Yamamoto cites the Hiroshima Nishi Fire Station in Hiroshima City, completed in 2000, as an example.

The use of glass on the exterior of the eight-story fire station allows people outside to view the firefighters at work.

The glass and steel outer walls of the Hiroshima Nishi Fire Station in Hiroshima City help foster a sense of security in the surrounding community.

Yamamoto says, "I thought people in the community would feel relieved if they could see firefighters training and preparing for disasters. I think the fire station has been recognized as an example of how to make public buildings — even those that require a higher degree of privacy — more open to their communities."

Houses that cherish privacy and community

Yamamoto has also designed many residential buildings in his half-century career.

Among the most famous is Pangyo Housing near Seoul. It features multiple complexes containing around 10 housing units each.

The units have large entrance halls with glass walls that face common areas. They're designed to encourage interaction among residents.

Pangyo Housing near Seoul has glass-walled entrances facing common spaces.

Yamamoto says, "Traditional houses worldwide were built to let people share a sense of community. But personal privacy became valued in the modern era and today's houses reflect this sentiment. I believe we can cherish both a sense of community and individual privacy if we make designs with that in mind.

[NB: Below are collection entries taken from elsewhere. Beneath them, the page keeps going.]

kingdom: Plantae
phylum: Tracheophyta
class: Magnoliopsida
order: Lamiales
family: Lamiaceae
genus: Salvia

I have proposed such architecture and I think the prize's foundation appreciated that."

Architecture that enhances disaster reconstruction

Yamamoto, together with fellow Pritzker Architecture Prize laureate Ito Toyo, helped build meeting places for people affected by the March 2011 earthquake and tsunami.

Yamamoto designed the Home-For-All in Heita, which is located in a temporary housing complex in Iwate Prefecture's Kamaishi City.

The facility, completed in 2012, features a kitchen that allows residents to enjoy cooking and drinking together.

Yamamoto says he's planning to visit areas hit by the January Noto Peninsula earthquake to speak with local residents and architects. He says, "Reconstruction work should reflect the kind of town residents want to make. Architects can aid this effort. I think there's a way to rebuild a town that keeps alive past memories by cherishing the scenery and community. I'd like to consider how to achieve such reconstruction together with local residents."

Yamamoto discusses a design at his office in Yokohama.